From Brooklyn to Baffin Island

Caption follows
George Wenzel will examine women’s roles in the hunting economy
Owen Egan

It began 40 years ago, when George Wenzel was an undergraduate archaeology student looking to carve a niche for himself away from the southern meccas of the trowel and tweezer set.

Young and ambitious, he realized that the journals were already choked with articles on New Mexico’s Chaco Canyon but the Arctic was wide open.

A funny thing happened along the way to launching his narrative from Brooklyn Boy to great Arctic archaeologist.

“I found out I like living Inuit now more than I like the Inuit from the past,” he observed in his cramped Burnside Hall office.

“I mean the country is wonderful, but I wouldn’t be the recidivist that I am if it weren’t for the people.”

Wenzel became enamoured with the people of Clyde River, a Baffin Island community he first entered in 1971 and has been going back to every year since, studying the modern hunting-based economy while living and hunting with his…the word “friends” pops up frequently in places other researchers would have used “subjects.”

Behind his desk, a floor to ceiling collage of curled photographs of beaming Inuit faces at weddings, graduations and baptisms echoes the word over and over.

But global warming means longer hunts done from boats rather than on the relative safety of dry land.

“Everyone talks about winter storms, but it’s the summer storms that are the real killers because they catch people out in open water,” said Wenzel. Also melted away, the “exoticism” that first drew Wenzel; dog sleds and seal oil lamps have given way to snowmobiles and propane lanterns.

Hardest of all is the change in the social landscape.

“A lot of the people I used to travel with, friends who taught me language and other skills, they are gone too,” said Wenzel, looking back at the wall of smiles, caught forever in happy times.

The iceman cometh no more

Asked what was the coldest temperature he’s ever had to contend with, high-latitude researcher Bruno Tremblay, who regularly patrols the ice flows of the 80th parallel in open boats, snowmobiles and on foot, smiles. “Somewhere in the minus 40s—back home in Chicoutimi.”

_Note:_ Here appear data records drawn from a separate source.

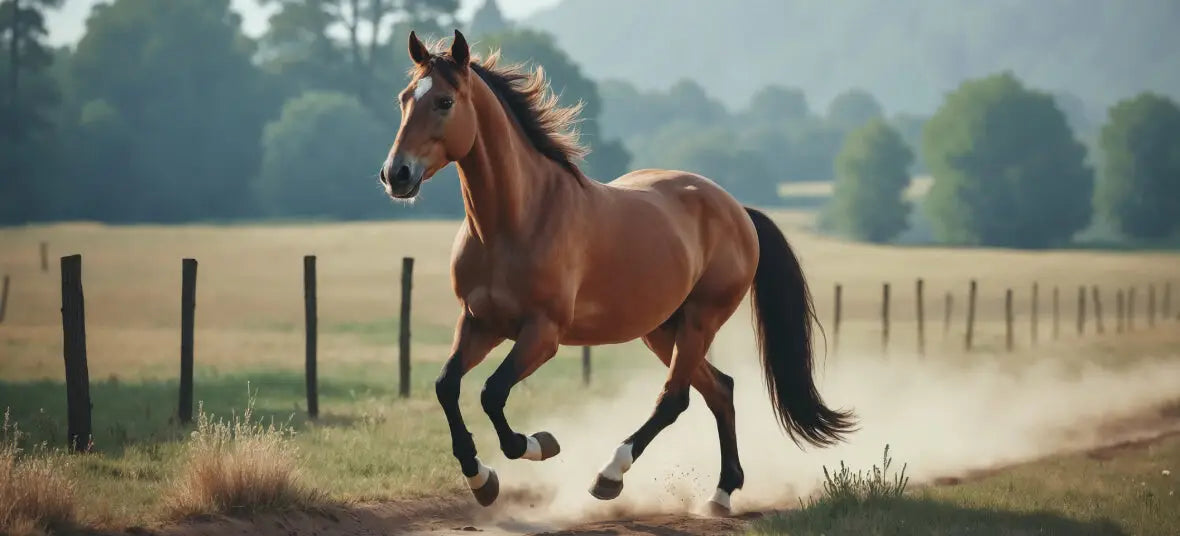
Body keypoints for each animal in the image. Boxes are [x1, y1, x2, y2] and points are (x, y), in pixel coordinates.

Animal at [375, 29, 856, 516]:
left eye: (444, 102)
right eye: (403, 99)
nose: (396, 175)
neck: (515, 221)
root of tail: (737, 210)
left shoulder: (542, 334)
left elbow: (492, 393)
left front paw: (539, 444)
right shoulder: (479, 323)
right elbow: (447, 387)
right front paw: (481, 479)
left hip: (700, 321)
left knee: (675, 399)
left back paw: (609, 476)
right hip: (662, 330)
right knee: (720, 389)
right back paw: (721, 493)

Tremblay specializes in predictions, specifically predictions about climate change and the effects it will have on Arctic sea ice. Using predicted greenhouse gas emission trends designed by the Intergovernmental Panel on Climate Change, Tremblay and his team are able to simulate various climate scenarios on computer models. The news, as you might have guessed, isn’t good. “In the last 30 years there has been a trend in the Arctic of a decline of sea ice at the rate of eight percent per decade,” said Tremblay. “If you extrapolate that, we’ll have complete decline by 2100.”

Caption follows
Bruno Tremblay measures temperature and salinity in the Beaufort Sea north of Alaska.
courtesy of Bruno Tremblay

However, plug in the rate of decline over the past decade, which has seen a marked acceleration, and Tremblay’s recent research, funded by NASA, predicts ice-free Arctic summers as early as 2040.

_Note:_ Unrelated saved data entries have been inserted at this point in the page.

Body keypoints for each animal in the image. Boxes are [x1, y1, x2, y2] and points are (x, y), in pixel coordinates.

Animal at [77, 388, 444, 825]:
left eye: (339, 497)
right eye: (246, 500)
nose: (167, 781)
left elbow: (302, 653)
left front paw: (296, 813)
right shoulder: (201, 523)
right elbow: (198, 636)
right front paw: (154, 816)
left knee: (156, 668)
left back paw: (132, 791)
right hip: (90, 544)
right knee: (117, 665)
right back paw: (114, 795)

By now every grade schooler is aware that greenhouse gasses are one of the chief culprits driving climate change. What they don’t know, however, that once the atmospheric balance has been upset, it sets in motion a series of natural actions and reactions that only further us down that precipitous path.

“As the ice melts, it creates more open water,” explained Tremblay. “Where ice reflects sunlight, open water absorbs it, warms up and speeds up the process by melting the underside of the remaining ice.”

Surprisingly, even though he has a front row seat to the havoc being wrought on the great flows of Arctic sea ice, Tremblay’s overriding message is one of hope. “People have gone from ignoring the situation altogether to being too paralyzed to act,” said Tremblay. “Personally, I don’t think we’ve reached the point of no return. What we need now is for people to elect a government that isn’t afraid to take the hard decisions.”